▸ Task item:
The lines to copy are those in the records below that hold the word "left".
Dataset records START
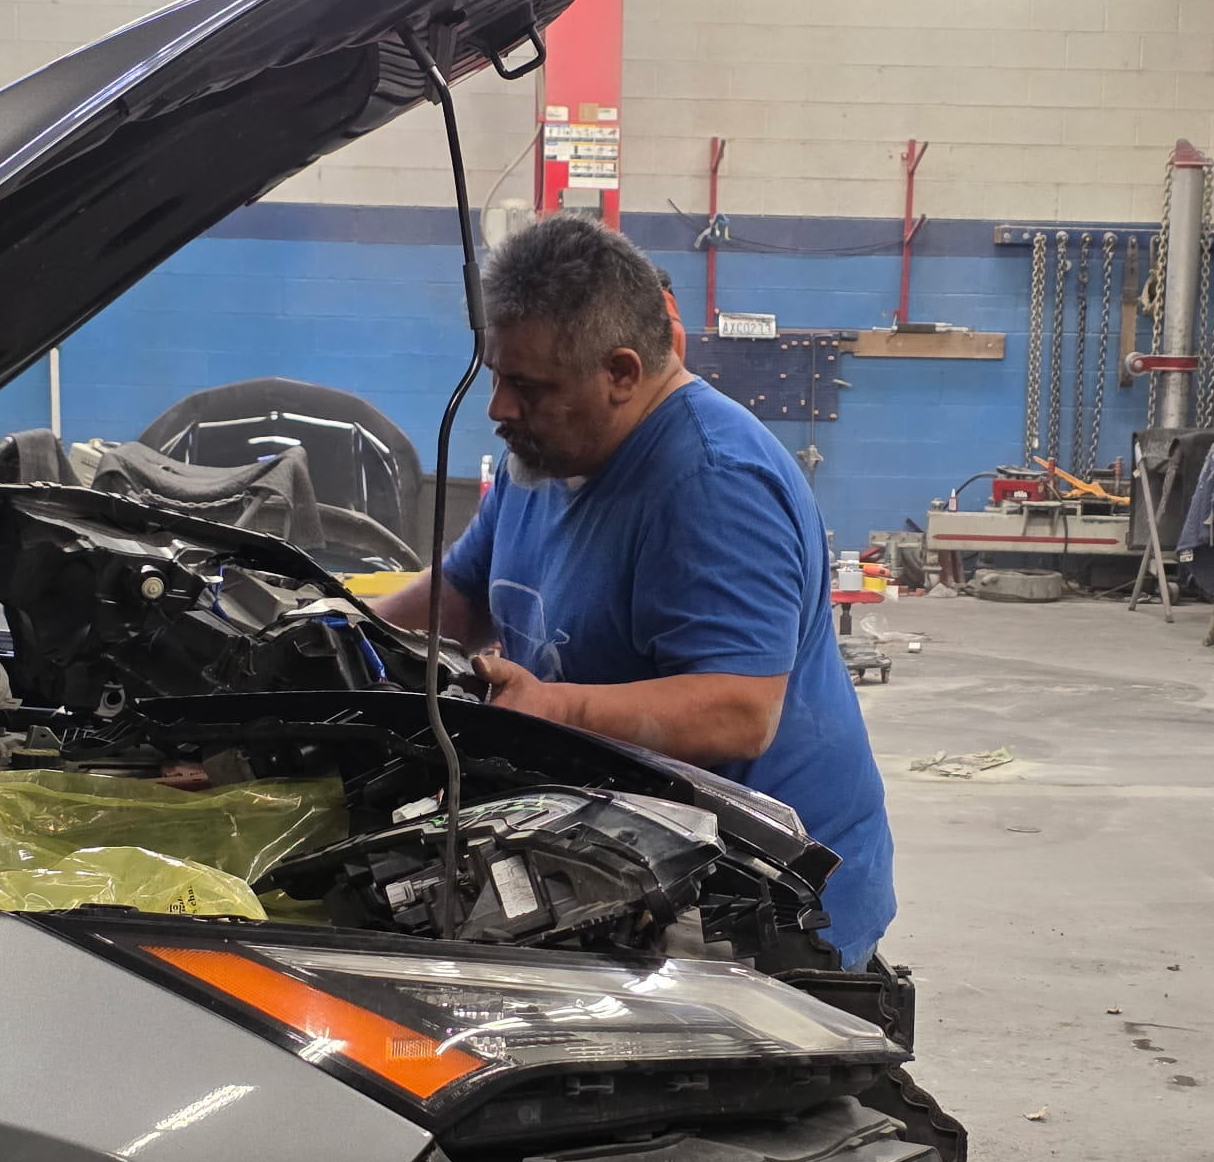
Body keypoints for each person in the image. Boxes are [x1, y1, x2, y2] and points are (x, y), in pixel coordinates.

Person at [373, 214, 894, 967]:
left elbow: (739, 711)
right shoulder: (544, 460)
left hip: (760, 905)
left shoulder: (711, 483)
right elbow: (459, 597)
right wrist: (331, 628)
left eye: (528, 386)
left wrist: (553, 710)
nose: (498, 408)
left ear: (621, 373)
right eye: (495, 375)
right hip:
Dataset records END
▸ Result of this exercise:
left elbow: (739, 711)
left hip: (760, 905)
left shoulder: (711, 483)
left eye: (528, 386)
left wrist: (553, 710)
left ear: (621, 373)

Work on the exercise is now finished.